Nick Lane

So it's very much like a cell is structured.

And the other thing is, what are these minerals?

You've got these mineralized sponges that pours with minerals.

Well, the minerals we think on the early Earth would have been a lot of metals in there.

So things like iron sulfide or nickel sulfide and things like that.

Now, the reason that's important is that

What plant cells do, but also what autotrophic bacteria do, is they take CO2 and they take hydrogen and they react them together to basically make all the building blocks of life.

Now, plants get the hydrogen from water.

H2O, they take the H2 out of water and throw away the oxygen and that collects in the atmosphere.

But what bacteria very often do is they've got hydrogen bubbling out of a hydrothermal vent.

They just take the hydrogen gas and they react it with CO2 and they make all the building blocks of life.

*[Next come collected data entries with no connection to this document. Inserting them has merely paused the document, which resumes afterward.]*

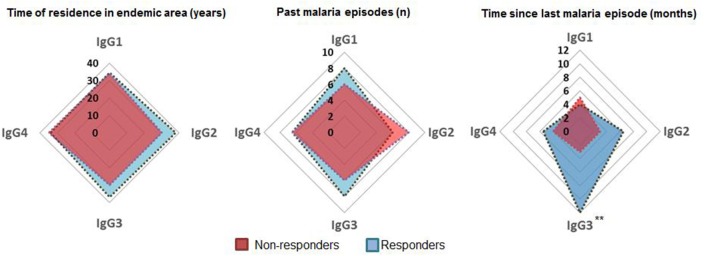
Comparison of exposure parameters between responders and non-responders for IgG subclasses. Medians of time of residence in endemic area (TREA), past malaria episodes (PME), and past months since last infection (TLME) for positive and negative individuals tested for IgG and subclasses were compared. Positive individuals tested for IgG3 presented a higher median of TLME. **p < 0.01.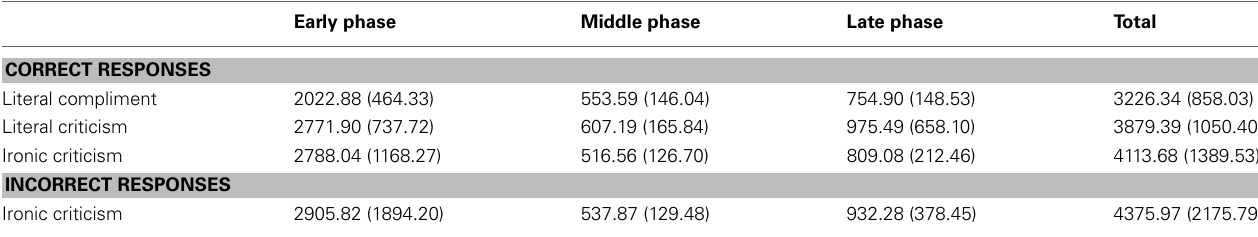
Table 2 | Mean response latencies (ms) for each phase of arm reach during speaker intent actions.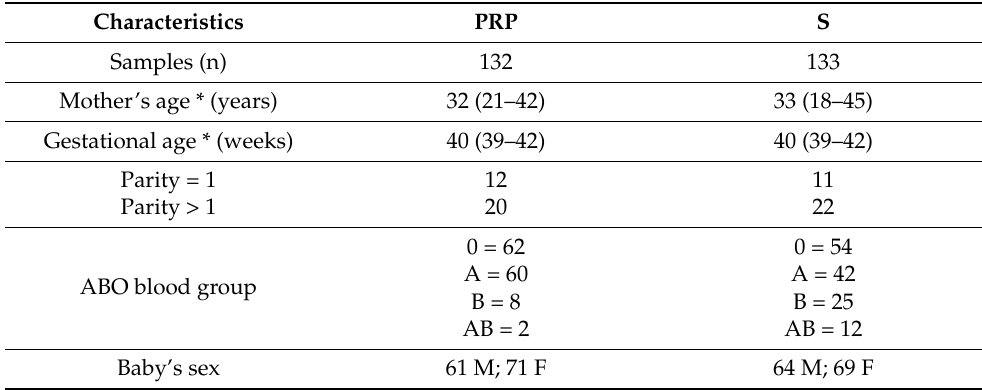
Table 1. Summary of the characteristics of mothers and babies, donors of the CB samples.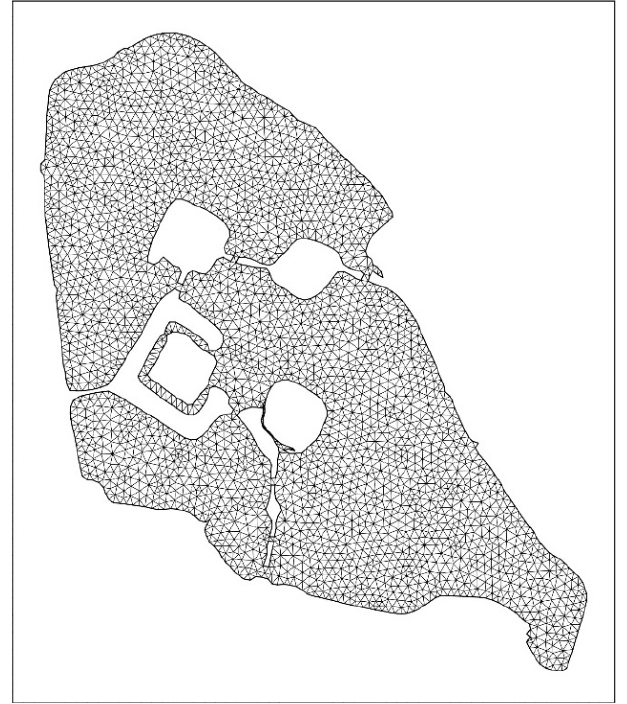
Figure 2. Xuanwu Lake model grid.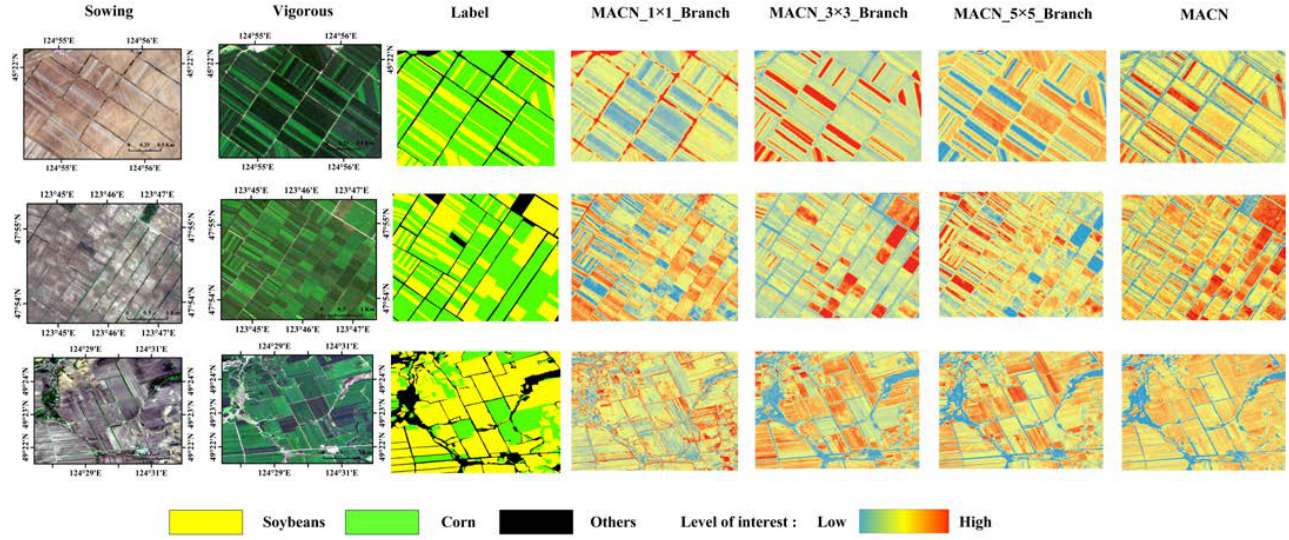
Figure 12. The feature maps of the three branches of MACN.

So what are the enzymes that they use to do that?

Well, they're very often using these same metals that you would have found in the early oceans, nickel and iron and so on.

And how are they powering the reaction between hydrogen and CO2?

Well, they're using this membrane potential, the electrical potential, the difference in protons between the outside and the inside to drive that work.

So effectively to power the reaction between hydrogen and CO2 to make organics and drive growth.

So this was all kind of in place before I came along.

This was coming from Mike Russell and Bill Martin.

And the details are very uncertain.

And whether or not you can really drive any biochemistry that way is very uncertain.